The thug holding the pipe began walking forward, twirling it faster. I figured I’d better make my move now. I slipped out the window area of the hollowed out car on the opposite side of where they were standing below and lightly dropped to the ground.

“Hey guys!” I trilled, walking around the stack of cars to stand by the boy. “What’s going on?”

They all looked at me in shock. The boy turned his head to stare, his eyes huge, and his dark skin still managing to look pale.

The owner stopped swinging the pipe. “Who the frig are you? How’d you get in here?” He looked at his dogs, who were wagging their tails at me; one whined a bit in his throat. He swore at them, and turned his attention back to me. “Listen, girlie, I’m not sure what you think you’re doing but this here is private property, and we got private business, so get moving.”

I nodded my head in agreement with him. “Sure, no problem. He’s coming with me though.” I nodded at the boy.
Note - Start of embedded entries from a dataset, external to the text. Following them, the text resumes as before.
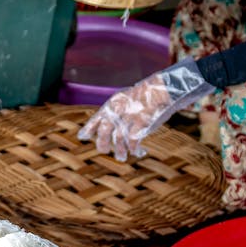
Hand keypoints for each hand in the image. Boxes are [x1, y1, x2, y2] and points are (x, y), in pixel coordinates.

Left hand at [78, 57, 214, 160]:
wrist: (163, 89)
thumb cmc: (144, 96)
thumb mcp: (125, 99)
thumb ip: (115, 111)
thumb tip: (105, 125)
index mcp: (113, 104)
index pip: (97, 118)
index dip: (89, 128)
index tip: (82, 137)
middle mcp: (118, 110)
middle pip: (105, 131)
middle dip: (102, 143)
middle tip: (103, 151)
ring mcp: (130, 117)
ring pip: (119, 138)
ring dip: (119, 150)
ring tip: (121, 157)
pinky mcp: (142, 123)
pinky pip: (134, 141)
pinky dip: (134, 149)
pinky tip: (137, 152)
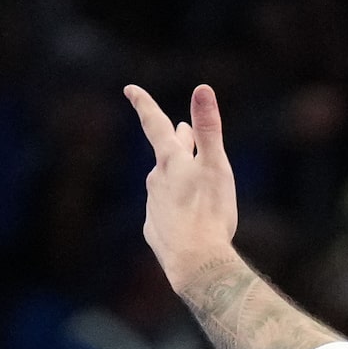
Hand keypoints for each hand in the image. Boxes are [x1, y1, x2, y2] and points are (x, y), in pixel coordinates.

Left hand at [124, 85, 241, 294]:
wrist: (195, 260)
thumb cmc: (209, 212)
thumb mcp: (216, 166)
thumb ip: (209, 128)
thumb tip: (203, 88)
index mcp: (171, 162)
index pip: (156, 125)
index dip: (144, 104)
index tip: (131, 89)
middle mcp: (156, 180)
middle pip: (165, 156)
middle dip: (175, 142)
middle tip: (180, 130)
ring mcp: (154, 205)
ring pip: (165, 185)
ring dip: (177, 178)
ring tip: (190, 180)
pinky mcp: (155, 230)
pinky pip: (165, 213)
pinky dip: (176, 209)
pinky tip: (184, 218)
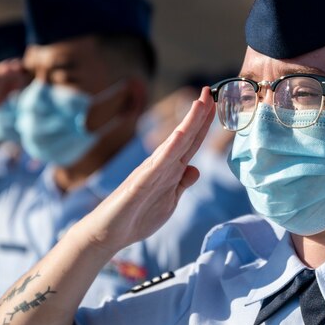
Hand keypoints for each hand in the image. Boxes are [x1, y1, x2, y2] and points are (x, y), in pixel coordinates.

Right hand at [75, 88, 215, 254]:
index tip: (215, 103)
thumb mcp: (169, 200)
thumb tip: (195, 169)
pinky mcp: (140, 183)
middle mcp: (161, 165)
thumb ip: (181, 184)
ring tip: (200, 103)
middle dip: (198, 115)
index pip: (190, 143)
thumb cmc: (137, 216)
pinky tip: (181, 135)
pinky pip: (157, 164)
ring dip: (188, 123)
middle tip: (210, 91)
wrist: (109, 233)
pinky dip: (170, 149)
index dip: (203, 124)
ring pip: (174, 144)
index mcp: (169, 169)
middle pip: (185, 137)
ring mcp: (150, 172)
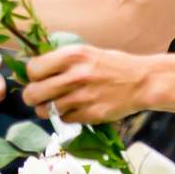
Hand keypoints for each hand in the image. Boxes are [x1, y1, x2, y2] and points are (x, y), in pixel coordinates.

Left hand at [22, 45, 153, 124]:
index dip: (32, 75)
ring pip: (46, 110)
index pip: (33, 69)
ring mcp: (82, 98)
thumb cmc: (112, 65)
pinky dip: (66, 116)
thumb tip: (34, 71)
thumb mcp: (86, 53)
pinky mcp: (90, 115)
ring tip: (56, 104)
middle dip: (32, 96)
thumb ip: (61, 61)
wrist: (142, 81)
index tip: (39, 77)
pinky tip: (75, 108)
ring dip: (47, 109)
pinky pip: (64, 120)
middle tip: (38, 96)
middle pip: (33, 93)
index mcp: (72, 55)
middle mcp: (75, 76)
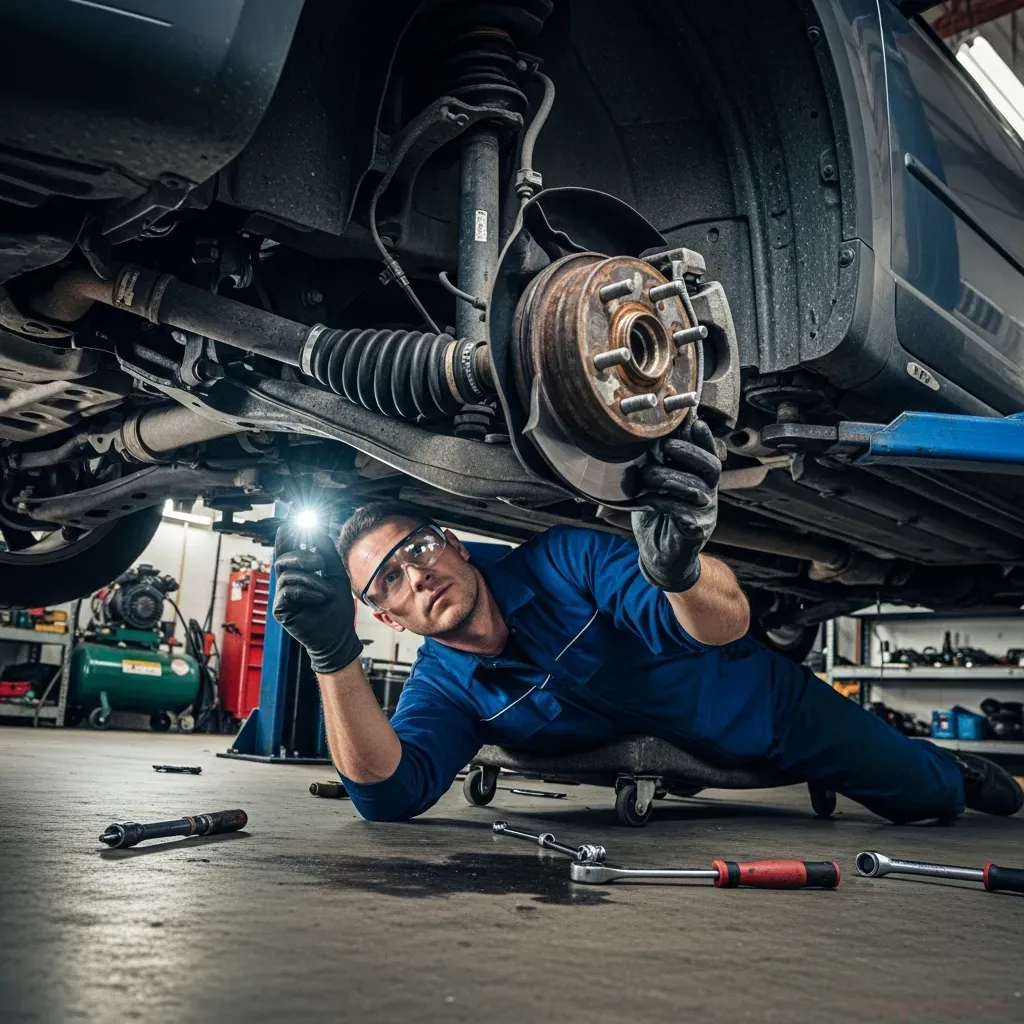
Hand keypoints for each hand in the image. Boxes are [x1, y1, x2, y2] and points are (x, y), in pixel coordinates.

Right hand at [273, 525, 362, 673]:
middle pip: (283, 559)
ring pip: (287, 575)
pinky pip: (288, 591)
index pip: (288, 551)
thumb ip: (327, 554)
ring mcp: (282, 596)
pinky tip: (319, 599)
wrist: (338, 635)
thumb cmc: (336, 608)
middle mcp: (287, 583)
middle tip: (320, 563)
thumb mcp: (336, 575)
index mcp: (299, 573)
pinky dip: (306, 592)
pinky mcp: (280, 610)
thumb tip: (318, 531)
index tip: (288, 524)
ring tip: (326, 591)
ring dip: (311, 580)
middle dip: (302, 556)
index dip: (286, 538)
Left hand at [632, 418, 720, 592]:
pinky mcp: (696, 531)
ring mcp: (705, 512)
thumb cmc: (656, 516)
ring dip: (670, 478)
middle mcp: (707, 493)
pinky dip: (664, 503)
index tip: (692, 418)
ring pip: (697, 488)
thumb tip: (646, 433)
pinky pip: (685, 513)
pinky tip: (648, 500)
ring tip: (648, 474)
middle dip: (689, 452)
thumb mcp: (653, 484)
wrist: (659, 556)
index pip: (707, 452)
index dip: (702, 436)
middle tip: (666, 445)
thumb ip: (656, 462)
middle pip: (711, 466)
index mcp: (699, 478)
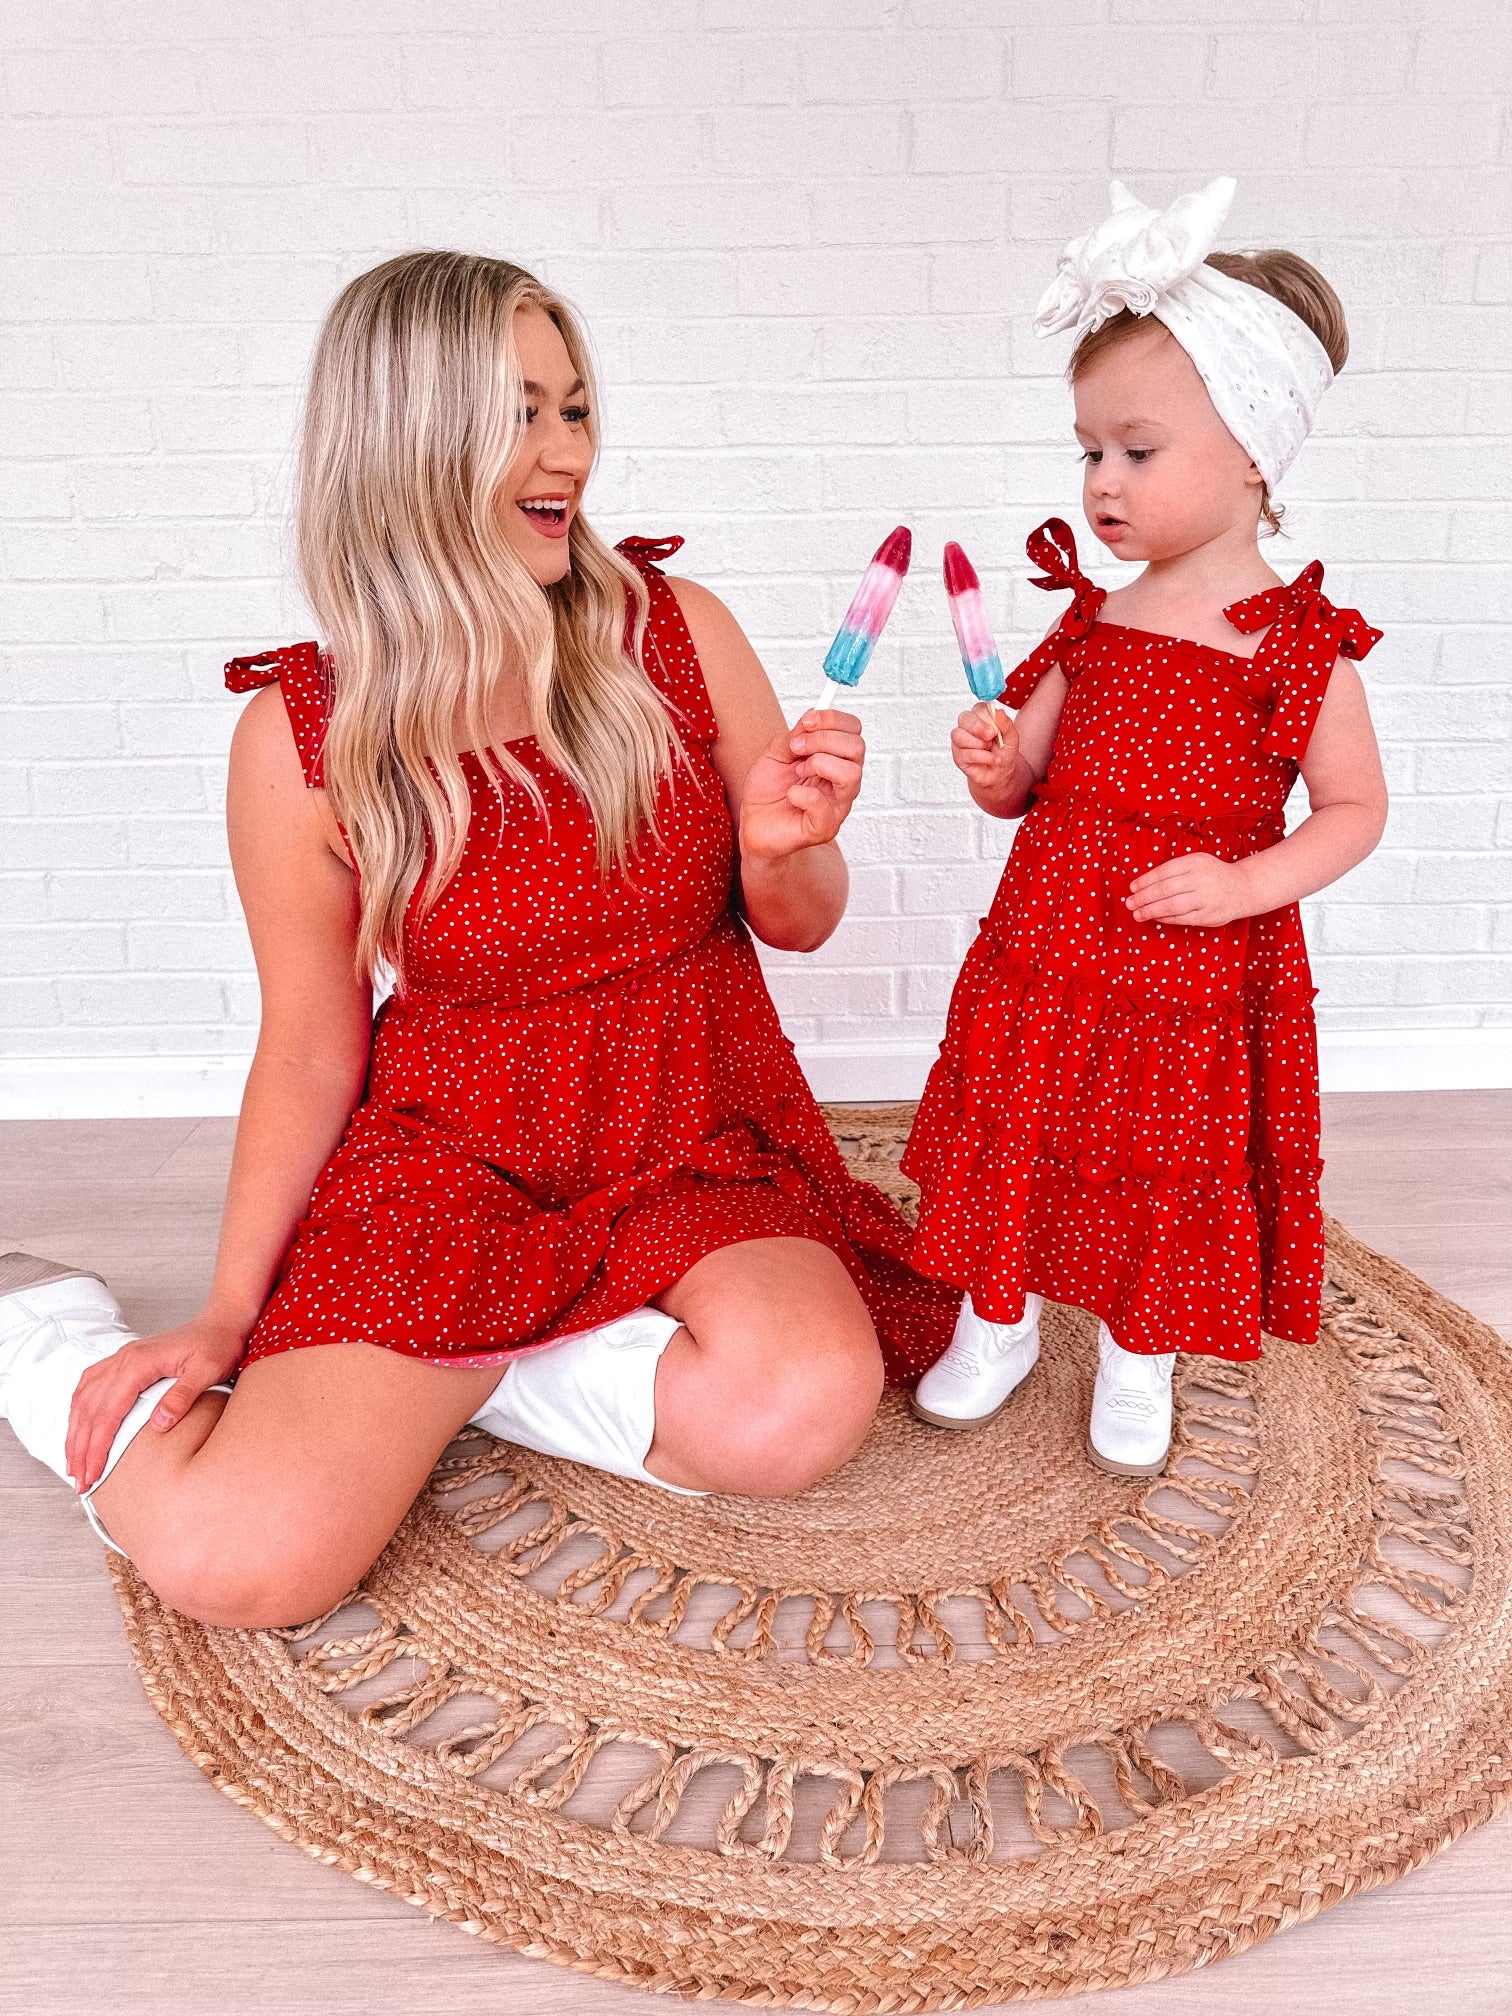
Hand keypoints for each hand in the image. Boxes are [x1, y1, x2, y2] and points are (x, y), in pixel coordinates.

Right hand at [65, 1311, 246, 1492]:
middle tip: (80, 1480)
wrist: (221, 1321)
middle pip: (90, 1409)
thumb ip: (182, 1396)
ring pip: (84, 1399)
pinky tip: (78, 1426)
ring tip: (73, 1463)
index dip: (97, 1446)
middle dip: (81, 1448)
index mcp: (139, 1363)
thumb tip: (159, 1424)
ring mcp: (121, 1358)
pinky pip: (90, 1385)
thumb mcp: (208, 1370)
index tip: (93, 1473)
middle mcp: (123, 1359)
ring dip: (75, 1433)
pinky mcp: (125, 1361)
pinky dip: (79, 1409)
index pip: (108, 1412)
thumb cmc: (217, 1344)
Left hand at [738, 709, 863, 862]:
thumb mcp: (776, 752)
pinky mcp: (825, 828)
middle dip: (823, 739)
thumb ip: (795, 735)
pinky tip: (792, 796)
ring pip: (852, 775)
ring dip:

“Like hell he is!” one of the other thugs blustered.

“OK. Which one of you is going to stop me then?” I smiled sweetly. They looked at each other, confused, then smirking. Each of them had over a foot and a hundred pounds on me, not to mention their crude weapons. They were men; I was a slight teenage girl.

The boy looked at me like I was insane.  I smiled at him.  Turning my attention back to the men, I gave them the standard warning. “Leave now, and I’ll let you go unharmed. Stay, and fight me, and you will regret it.”

They stared at me, then looked at each other. I smelled indecision and confusion, anger and adrenaline. On some primal level, they recognized the truth in my words, but their conscious, ego-driven minds simply refused to acknowledge what their eyes saw before them as a threat. They hesitated, then laughed, and lunged forward.